Sec.  25.58  New and superseding formulas.

    (a) New formulas. Except as otherwise provided in paragraph (b) of 
this section, you must file a new formula (with a new formula number) 
for approval by TTB if you--
    (1) Create an entirely new fermented product that requires a 
formula;
    (2) Add new ingredients to an existing formulation;
    (3) Delete ingredients from an existing formulation;
    (4) Change the quantity of an ingredient used from the quantity or 
range of usage in an approved formula;
    (5) Change an approved processing, filtration, or other special 
method of manufacture that requires the filing of a formula; or
    (6) Change the contribution of alcohol from flavors or ingredients 
that contain alcohol.
    (b) Superseding formulas. You may file a superseding formula, 
instead of a new formula, if you have made any change listed in 
paragraphs (a)(2) through (a)(6) of this section and that change is not 
of a type that would require a holder of a certificate of label 
approval to file a new application for label approval on TTB Form 
5100.31.
    (1) A superseding formula replaces an existing formula, and you 
should file one only if you do not intend to use the existing formula 
any more. A superseding formula must be filed with TTB for approval. 
When TTB approves a superseding formula, TTB will cancel your previous 
formula.
    (2) You may use the same formula number for a superseding formula 
that you used for the formula the superseding formula replaces, but you 
must annotate the formula number to indicate it is a superseding 
formula number. (For example, ``Formula 2, superseding.'')
    (c) When you file a new or superseding formula with TTB, you must 
follow the procedures and other requirements of Sec. Sec.  25.56 and 
25.57.


Sec.  25.62  [Amended]

0
12. We amend Sec.  25.62 by removing and reserving paragraph (a)(7).

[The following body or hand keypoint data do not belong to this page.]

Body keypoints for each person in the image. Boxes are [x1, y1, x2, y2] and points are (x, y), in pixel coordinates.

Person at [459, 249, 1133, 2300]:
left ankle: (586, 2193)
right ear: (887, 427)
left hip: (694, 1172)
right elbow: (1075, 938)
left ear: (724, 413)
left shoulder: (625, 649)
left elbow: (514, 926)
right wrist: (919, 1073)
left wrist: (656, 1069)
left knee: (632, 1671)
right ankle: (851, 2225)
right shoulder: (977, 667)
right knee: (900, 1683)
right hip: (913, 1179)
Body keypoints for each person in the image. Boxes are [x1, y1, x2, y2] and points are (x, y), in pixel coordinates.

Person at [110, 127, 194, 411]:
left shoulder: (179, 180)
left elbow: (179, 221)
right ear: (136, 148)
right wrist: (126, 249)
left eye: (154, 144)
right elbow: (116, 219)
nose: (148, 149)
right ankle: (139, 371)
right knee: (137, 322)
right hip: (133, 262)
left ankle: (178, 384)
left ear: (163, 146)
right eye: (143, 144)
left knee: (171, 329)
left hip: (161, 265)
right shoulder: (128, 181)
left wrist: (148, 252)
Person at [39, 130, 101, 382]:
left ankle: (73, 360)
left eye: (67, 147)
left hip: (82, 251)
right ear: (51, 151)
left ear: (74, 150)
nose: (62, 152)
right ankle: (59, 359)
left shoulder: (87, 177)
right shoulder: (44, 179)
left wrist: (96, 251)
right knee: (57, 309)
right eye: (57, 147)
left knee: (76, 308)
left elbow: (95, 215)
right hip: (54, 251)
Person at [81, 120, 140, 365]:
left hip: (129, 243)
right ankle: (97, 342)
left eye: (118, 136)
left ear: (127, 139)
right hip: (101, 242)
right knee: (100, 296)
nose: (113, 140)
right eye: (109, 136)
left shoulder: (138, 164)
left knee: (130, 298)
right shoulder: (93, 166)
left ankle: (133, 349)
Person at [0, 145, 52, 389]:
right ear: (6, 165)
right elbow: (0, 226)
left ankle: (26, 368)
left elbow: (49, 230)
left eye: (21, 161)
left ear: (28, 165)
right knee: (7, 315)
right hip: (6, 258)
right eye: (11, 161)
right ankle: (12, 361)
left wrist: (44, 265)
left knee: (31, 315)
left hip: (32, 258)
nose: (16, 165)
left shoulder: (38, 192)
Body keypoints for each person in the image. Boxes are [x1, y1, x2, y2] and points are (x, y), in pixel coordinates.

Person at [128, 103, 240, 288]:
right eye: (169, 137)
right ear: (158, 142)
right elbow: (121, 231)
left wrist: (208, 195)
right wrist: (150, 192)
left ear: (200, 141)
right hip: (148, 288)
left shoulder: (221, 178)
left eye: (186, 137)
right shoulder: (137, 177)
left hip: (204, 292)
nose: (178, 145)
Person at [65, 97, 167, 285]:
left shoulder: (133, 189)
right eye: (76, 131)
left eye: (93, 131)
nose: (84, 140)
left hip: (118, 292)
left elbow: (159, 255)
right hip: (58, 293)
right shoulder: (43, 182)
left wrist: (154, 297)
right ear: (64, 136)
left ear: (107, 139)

Sec.  25.67  [Removed and Reserved]

0
13. We amend Subpart G by removing and reserving Sec.  25.67.


Sec.  25.76  [Removed and Reserved]

0
14. We amend Subpart G by removing and reserving Sec.  25.76.

    Signed: August 6, 2004.
Arthur J. Libertucci,
Administrator.
    Approved: December 22, 2004.
Timothy E. Skud,
Deputy Assistant Secretary (Tax, Trade, and Tariff Policy).